I also learned that my own confusion about different forms of open access was not unique and that many in the open access community are highlighting the need for a clear communication strategy among libraries and the many publishers claiming to offer open access. Wendy and Barbara emphasized the importance of collaboration among various institutions, encouraging the sharing of best practices, and invited me to join the monthly S2O Communities of Practice meeting.
AI
Both SUP and JHUP have increasingly embraced, tested, and deployed some AI tools and policies. Barbara has been clear in her support of responsible uses of AI and the necessity of leveraging these early days to stake a claim within the quickly evolving landscape. Like SUP, JHUP is building and testing its own tools for marketing, accessibility, and analytics, efforts which place our presses in a position to potentially build services that might in the future even benefit other university presses. LLM licensing is also a hot issue for all publishers, and it was refreshing and encouraging to hear Barbara’s perspective on those matters as well.
In addition to speaking with Barbara about AI in almost every one of our meetings, I met with Kevin Loftis, Chief Information Officer, who plays a leading role in these efforts by heading JHUP’s AI work group. Representatives from each department are actively pursuing AI projects and explorations that might benefit their own workflows. While accessibility has always been an important component of JHUP’s digital offerings, especially when it comes to Project MUSE, recent mandates from the EU and impending ones from the US have most publishers strategizing to enact or add accessibility features and workflows for future content and scrambling to develop a means for bringing backlists retroactively into compliance. Kevin and I also compared notes on each of our quite similar and effective AI-assisted alt-text generators. All of my conversations with JHUP staff about AI were energizing and creatively nourishing.
Conclusion
At the end of my own 19-page-long JHUP Residency notes document, I simply wrote:
Conclusions: Energizing
My favorite part of working in publishing has always been travelling, not just because I love running in new places and finding the quirky character of different cities (thanks to Wendy for taking me to Hampden and driving me by John Waters’s house), but because I never fail to, even through my exhaustion, ascend to a kind of energized passion for my job. While I always knew my press was cool for taking on some interesting and necessarily uncomfortable challenges, I now understand it isn’t unique in its pioneering spirit. JHUP was the perfect place to learn how to run a journals program, how a journals economy works, and how presses can embrace AI. Everyone I met with expressed enthusiasm for the task ahead of me with SUP’s brand-new journals program. I felt genuinely inspired by that excitement and returned home with more vibes of possibility-in-newness than anxiety-of-the-unknown. I found new mentors in Wendy, Barbara, and Bill, and I’m so grateful to everyone who took the time to meet with, inform, and encourage me.

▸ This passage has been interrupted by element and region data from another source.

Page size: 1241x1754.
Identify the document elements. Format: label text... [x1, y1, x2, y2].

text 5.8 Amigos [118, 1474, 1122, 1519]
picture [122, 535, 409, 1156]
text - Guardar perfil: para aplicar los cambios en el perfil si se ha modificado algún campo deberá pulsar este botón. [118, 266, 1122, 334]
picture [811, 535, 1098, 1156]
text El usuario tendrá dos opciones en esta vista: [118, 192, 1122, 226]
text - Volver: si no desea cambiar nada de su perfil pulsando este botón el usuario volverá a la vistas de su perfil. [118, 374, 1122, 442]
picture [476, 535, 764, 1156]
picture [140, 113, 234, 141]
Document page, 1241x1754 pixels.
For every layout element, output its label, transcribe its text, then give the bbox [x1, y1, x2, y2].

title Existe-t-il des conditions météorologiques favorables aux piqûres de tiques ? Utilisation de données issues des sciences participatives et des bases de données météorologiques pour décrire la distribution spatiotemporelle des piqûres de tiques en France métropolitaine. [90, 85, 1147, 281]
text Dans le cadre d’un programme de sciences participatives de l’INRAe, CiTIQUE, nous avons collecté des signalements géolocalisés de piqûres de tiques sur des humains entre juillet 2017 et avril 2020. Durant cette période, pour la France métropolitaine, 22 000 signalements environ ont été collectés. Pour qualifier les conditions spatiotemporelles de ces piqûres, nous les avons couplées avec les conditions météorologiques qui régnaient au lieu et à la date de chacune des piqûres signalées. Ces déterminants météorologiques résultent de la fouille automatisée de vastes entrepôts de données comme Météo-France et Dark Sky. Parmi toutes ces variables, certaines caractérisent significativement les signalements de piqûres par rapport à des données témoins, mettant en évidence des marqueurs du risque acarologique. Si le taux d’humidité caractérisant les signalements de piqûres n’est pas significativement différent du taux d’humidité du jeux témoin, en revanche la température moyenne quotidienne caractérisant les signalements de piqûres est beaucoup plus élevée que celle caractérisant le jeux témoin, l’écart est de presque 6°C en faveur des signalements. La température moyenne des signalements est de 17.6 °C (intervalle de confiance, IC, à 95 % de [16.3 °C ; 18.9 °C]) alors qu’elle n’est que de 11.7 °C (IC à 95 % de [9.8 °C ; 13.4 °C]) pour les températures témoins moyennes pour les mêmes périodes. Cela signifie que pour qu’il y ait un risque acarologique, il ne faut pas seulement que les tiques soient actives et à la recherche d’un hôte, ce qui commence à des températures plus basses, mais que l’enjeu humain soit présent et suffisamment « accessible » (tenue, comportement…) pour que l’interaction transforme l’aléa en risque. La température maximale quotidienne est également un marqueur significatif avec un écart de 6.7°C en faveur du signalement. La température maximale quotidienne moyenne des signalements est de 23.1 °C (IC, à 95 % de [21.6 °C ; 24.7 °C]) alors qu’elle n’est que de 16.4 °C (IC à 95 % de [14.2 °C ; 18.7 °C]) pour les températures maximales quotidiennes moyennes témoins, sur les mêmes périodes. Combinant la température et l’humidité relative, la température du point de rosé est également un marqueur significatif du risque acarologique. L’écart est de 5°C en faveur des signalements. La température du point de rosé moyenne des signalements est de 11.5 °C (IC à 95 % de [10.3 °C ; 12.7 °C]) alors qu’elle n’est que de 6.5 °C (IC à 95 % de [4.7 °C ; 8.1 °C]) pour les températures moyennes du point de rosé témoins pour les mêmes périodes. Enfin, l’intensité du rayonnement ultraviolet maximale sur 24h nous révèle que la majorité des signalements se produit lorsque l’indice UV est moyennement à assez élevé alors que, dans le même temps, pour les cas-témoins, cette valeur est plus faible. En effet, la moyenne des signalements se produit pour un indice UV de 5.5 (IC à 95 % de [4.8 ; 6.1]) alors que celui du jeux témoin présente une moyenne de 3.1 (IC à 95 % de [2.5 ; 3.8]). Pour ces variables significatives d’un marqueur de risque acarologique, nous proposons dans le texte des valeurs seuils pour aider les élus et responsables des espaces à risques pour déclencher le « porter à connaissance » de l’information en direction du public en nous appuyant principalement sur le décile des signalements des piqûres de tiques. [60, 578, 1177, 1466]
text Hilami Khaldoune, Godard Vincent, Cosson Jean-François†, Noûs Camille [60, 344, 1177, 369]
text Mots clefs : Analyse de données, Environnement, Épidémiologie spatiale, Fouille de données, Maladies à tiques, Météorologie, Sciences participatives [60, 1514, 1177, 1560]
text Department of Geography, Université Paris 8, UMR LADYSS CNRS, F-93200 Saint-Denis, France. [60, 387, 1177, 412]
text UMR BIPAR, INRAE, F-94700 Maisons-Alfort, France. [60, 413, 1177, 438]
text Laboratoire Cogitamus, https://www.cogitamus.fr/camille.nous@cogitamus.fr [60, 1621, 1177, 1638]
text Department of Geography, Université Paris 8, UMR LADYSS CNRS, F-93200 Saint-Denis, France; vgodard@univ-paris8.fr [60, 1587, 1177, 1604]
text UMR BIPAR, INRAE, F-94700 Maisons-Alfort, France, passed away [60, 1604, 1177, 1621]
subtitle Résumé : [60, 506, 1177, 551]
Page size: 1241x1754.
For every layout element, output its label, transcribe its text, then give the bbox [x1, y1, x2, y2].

Having only worked in one university press, the residency program offered me a chance to expand my understanding of my own career. I had the chance to see my role in the context of a bigger field of peers. And coming from a smaller press to a larger one energized me. I was able to see the fruition of a very successfully run operation, which can serve as a model and a resource. Like a mentorship program, residency establishes new relationships that can be further developed on both sides. It’s an immensely valuable program and well worth continued investment.